Just another reason why we all need to live BELOW our means and put away as much as we can for emergencies and the unavoidable unexpected costs in life.
Sluggy
This video absolutely breaks my heart. It just BAFFLES me that people (myself included, but not as high as these individuals) pay so much each month that covers absolutely nothing until an outrageous deductible is met (i.e. for me, I pay 100% *no co-pays at all, until I reach my deductible.. then it turns into 80/20 before I reach my annual deductible). But nonetheless, I'm so incredibly grateful to work for a company that has the ability to cover a large chunk of the cost.
ReplyDeleteMy daughter works for and is insured by NYU, and I hope this does not adversely affect her. I think not. The other two children work for school systems. I wonder if all this will affect them negatively. It is scary to hear these stories.
ReplyDeleteNYU is a HUGE entity, supported by NY tax dollars. NY taxes are among the highest in the country so that school system has large pocket in which to subsidize employee insurance coverage rates. But I don't know what kind of "deal" employees get from this employer but it's probably highly subsidized(and NYU prolly gets large discounts from insurers too).

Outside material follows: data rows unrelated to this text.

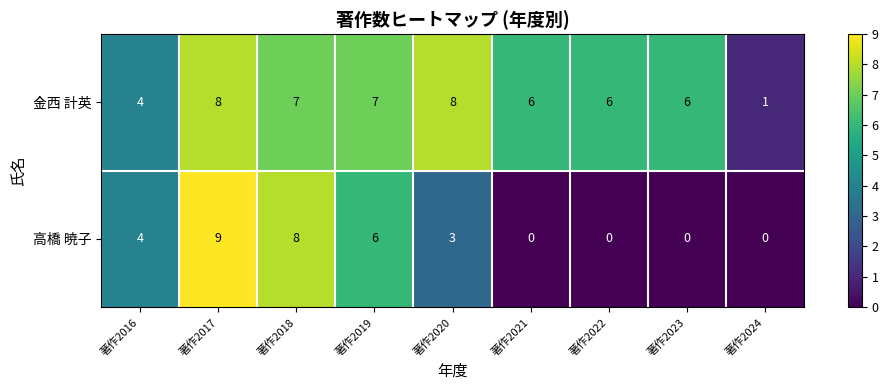

How many 金西 計英 values are between 6 and 7?

5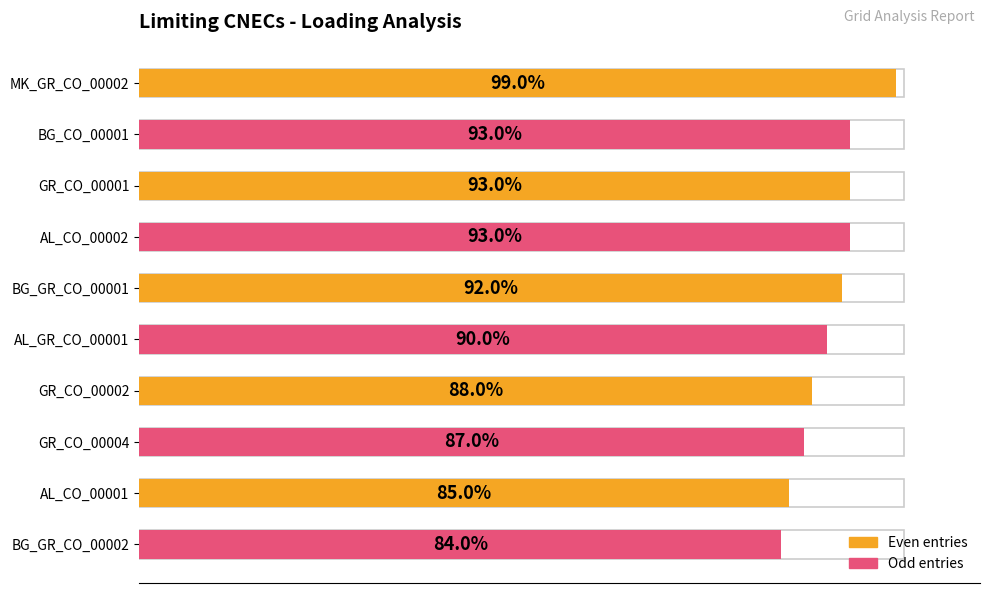

What is the sum of all values?

904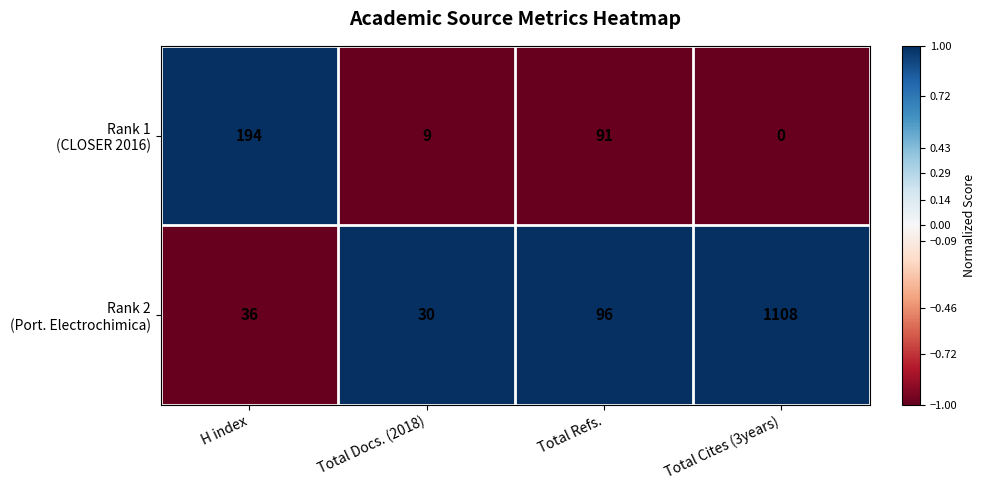

What is the spread (max minus min) of values at Total Refs.?

5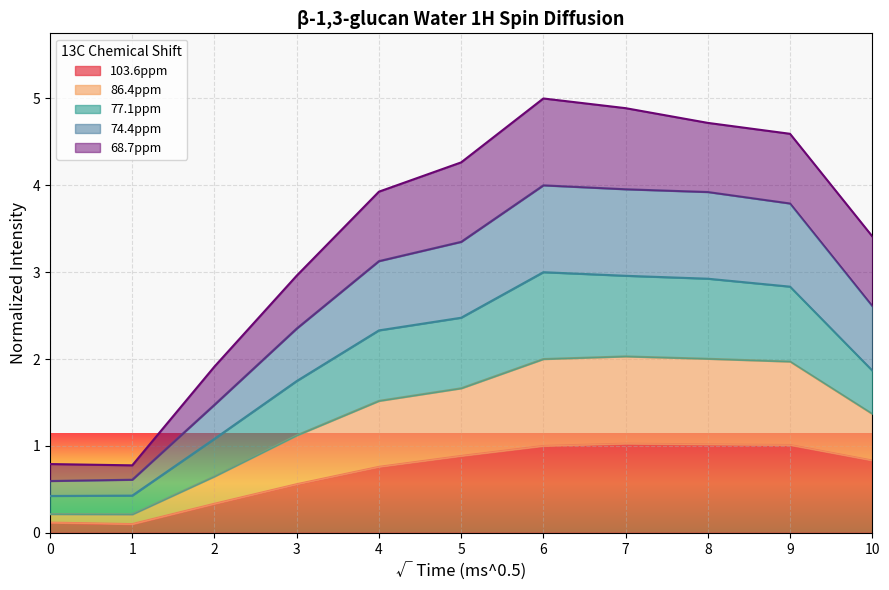

What is the minimum value shown in the chart?

0.1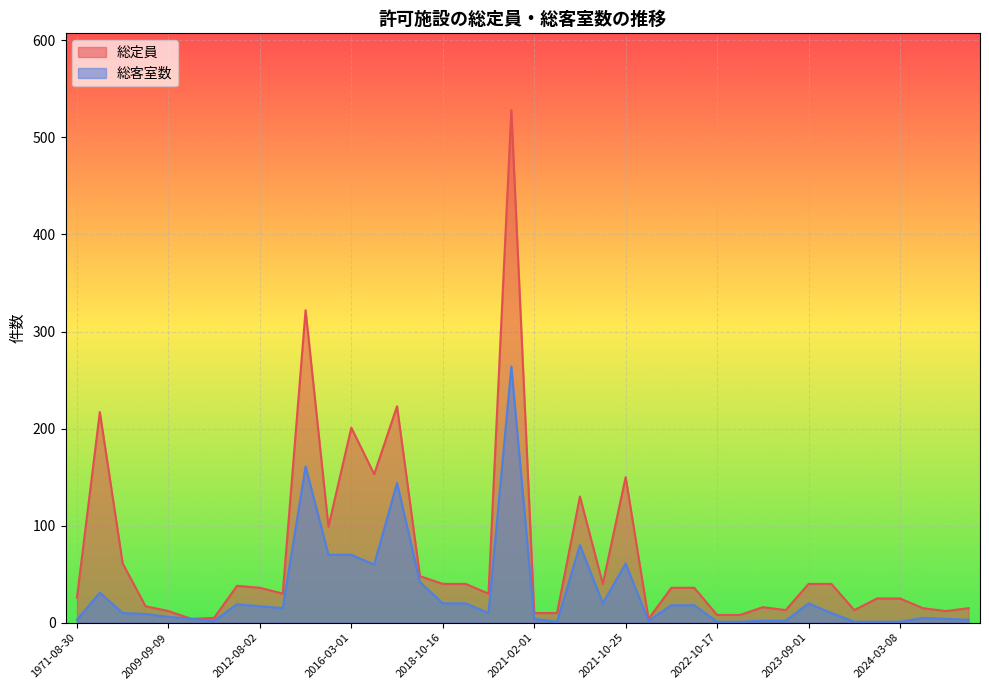

List the labels in order of 総定員 value, largest first.

2019-11-27, 2013-04-12, 2018-01-23, 1980-05-19, 2016-03-01, 2016-04-21, 2021-10-25, 2021-08-16, 2013-10-11, 1996-09-30, 2018-06-14, 2023-11-02, 2023-09-01, 2021-09-22, 2019-05-20, 2018-10-16, 2011-10-11, 2022-08-29, 2022-08-29, 2012-08-02, 2019-06-14, 2012-11-30, 1971-08-30, 2024-03-08, 2024-03-08, 2007-03-20, 2023-04-27, 2024-10-25, 2024-05-02, 2023-12-07, 2023-05-02, 2024-06-13, 2009-09-09, 2021-03-22, 2021-02-01, 2023-02-03, 2022-10-17, 2011-03-16, 2021-12-21, 2011-01-05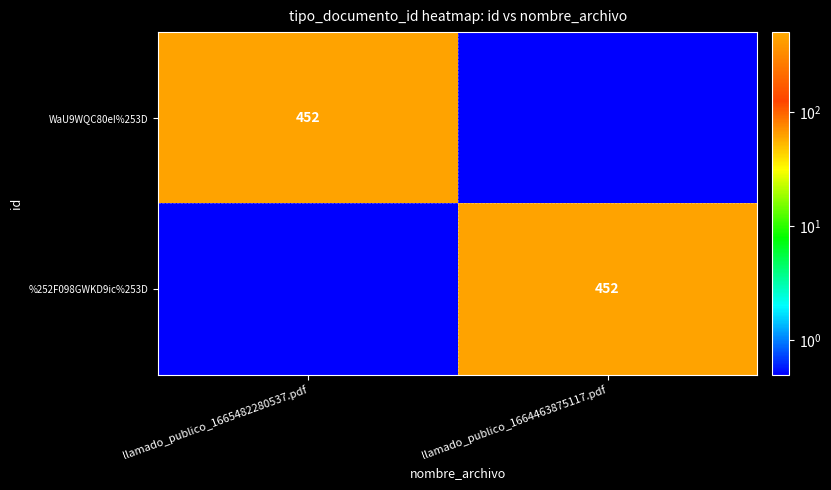

The WaU9WQC80eI%253D series shows 452.0 at llamado_publico_1665482280537.pdf. True or false?

True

DeleteWe are the only country in Western civilization that doesn't have universal health insurance. I think this is wrong, especially as we are so much richer and allegedly a Christian country.
ReplyDeleteThis makes me so mad! We pay $90 a week and Den's company picks up the majority of the tab on this one. And the kicker is the doctors that we have to use treat us like shit because they lose money on our kind of insurance. So we pay for this crap and don't use it because they walk in, say you have a head cold or are depressed and take the co-pay with never treating you. It is absolutely pointless to go to the doctor. This is just a new tax.